The records:
============================================================

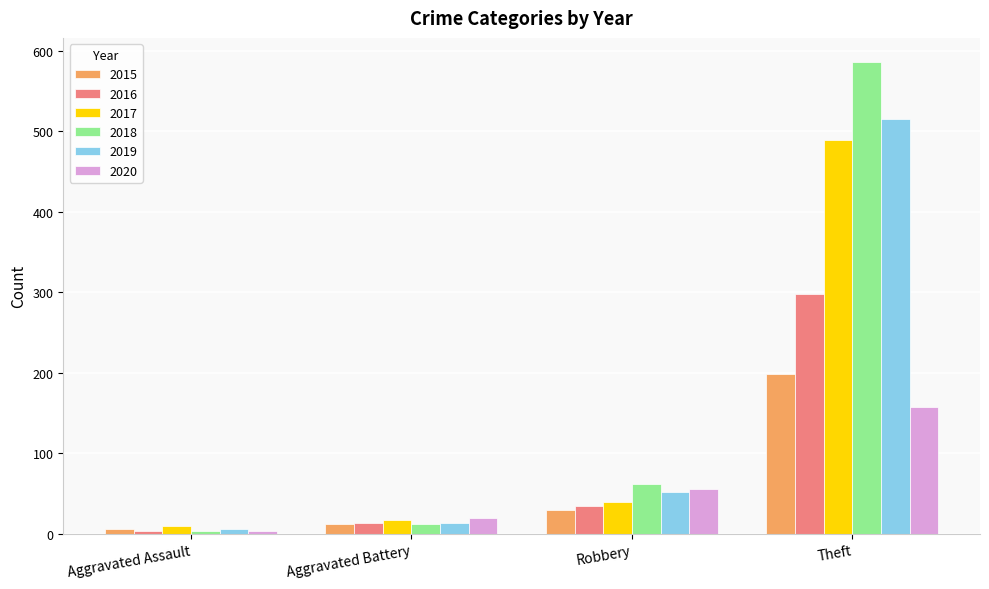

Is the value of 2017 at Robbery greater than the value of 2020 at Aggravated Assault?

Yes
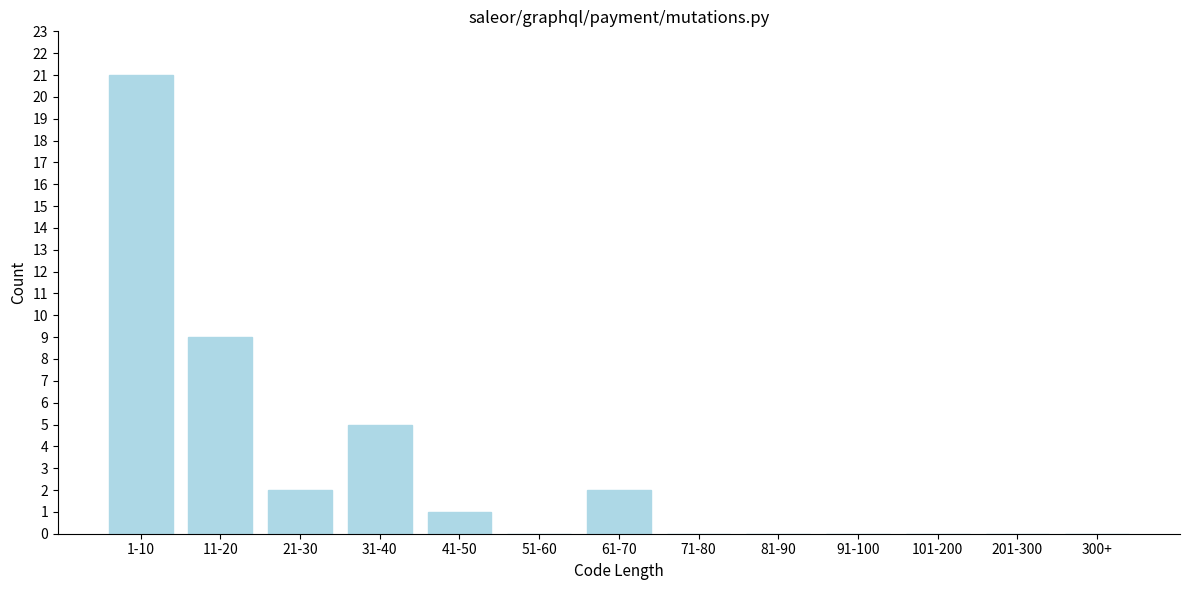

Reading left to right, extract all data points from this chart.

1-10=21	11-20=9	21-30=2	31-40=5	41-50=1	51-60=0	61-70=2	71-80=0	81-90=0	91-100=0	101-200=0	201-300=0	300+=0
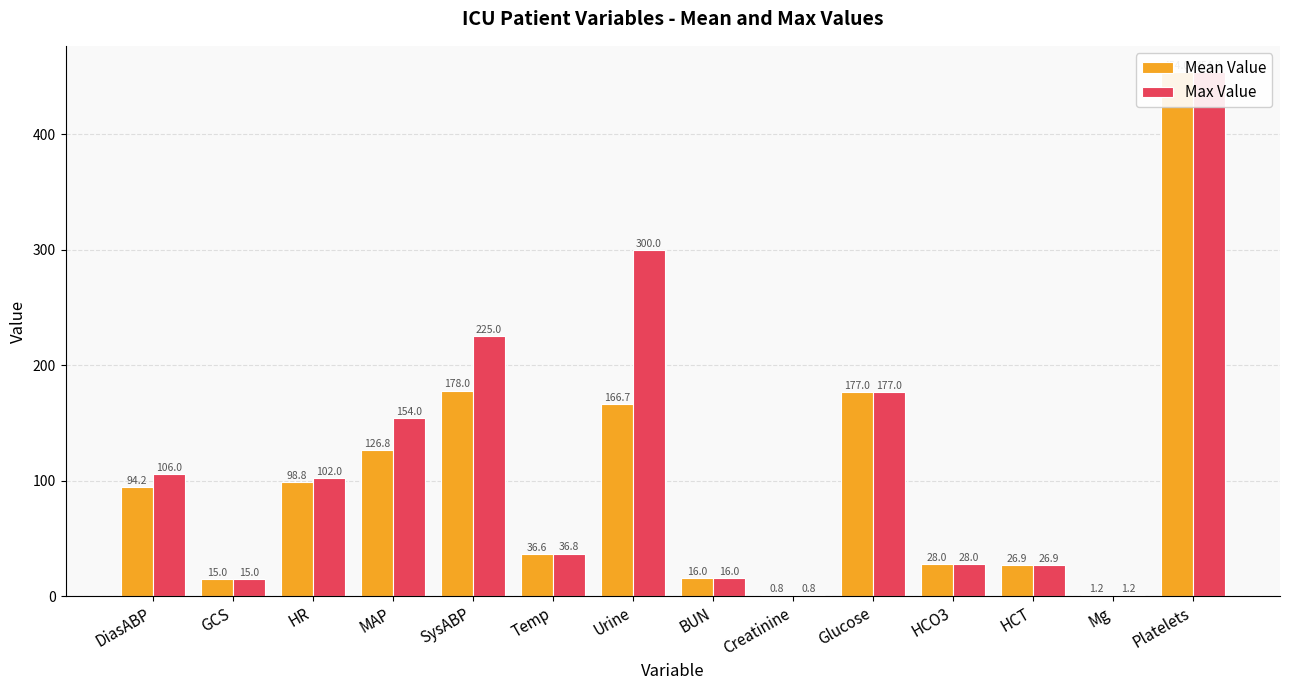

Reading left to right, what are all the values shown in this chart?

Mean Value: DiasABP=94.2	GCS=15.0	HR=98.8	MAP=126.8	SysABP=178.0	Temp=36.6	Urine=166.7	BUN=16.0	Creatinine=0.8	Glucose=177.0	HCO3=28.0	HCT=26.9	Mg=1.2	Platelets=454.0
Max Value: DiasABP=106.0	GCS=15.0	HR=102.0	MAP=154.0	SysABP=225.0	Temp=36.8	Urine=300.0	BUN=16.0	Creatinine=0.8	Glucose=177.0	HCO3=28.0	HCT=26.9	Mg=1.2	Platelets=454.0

============================================================

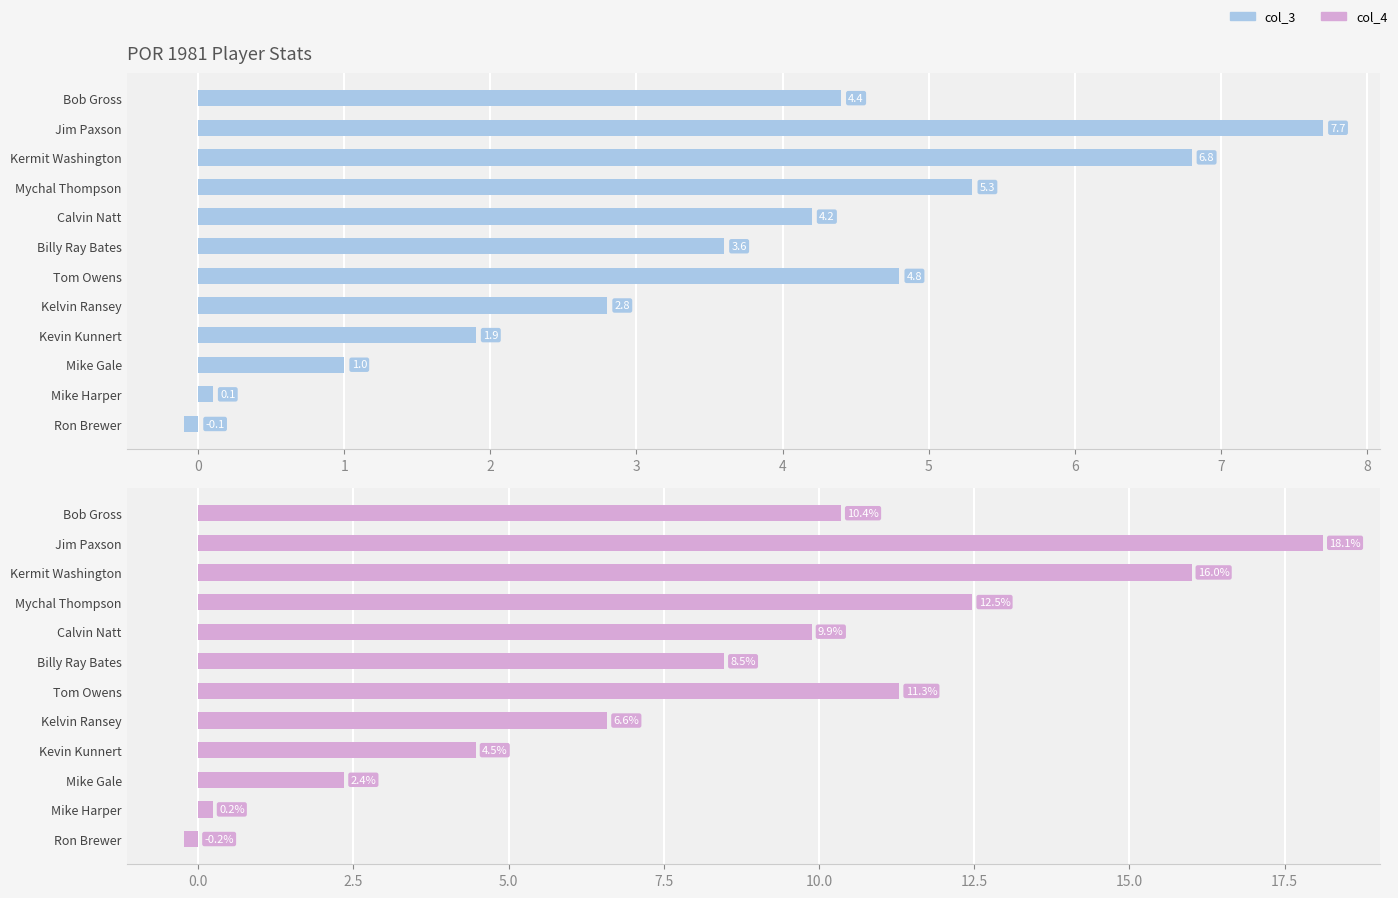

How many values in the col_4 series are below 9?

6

============================================================

What is needed:
State how many lines in the entries above contain the string "Glucose", and give only the number.

The completed task:
2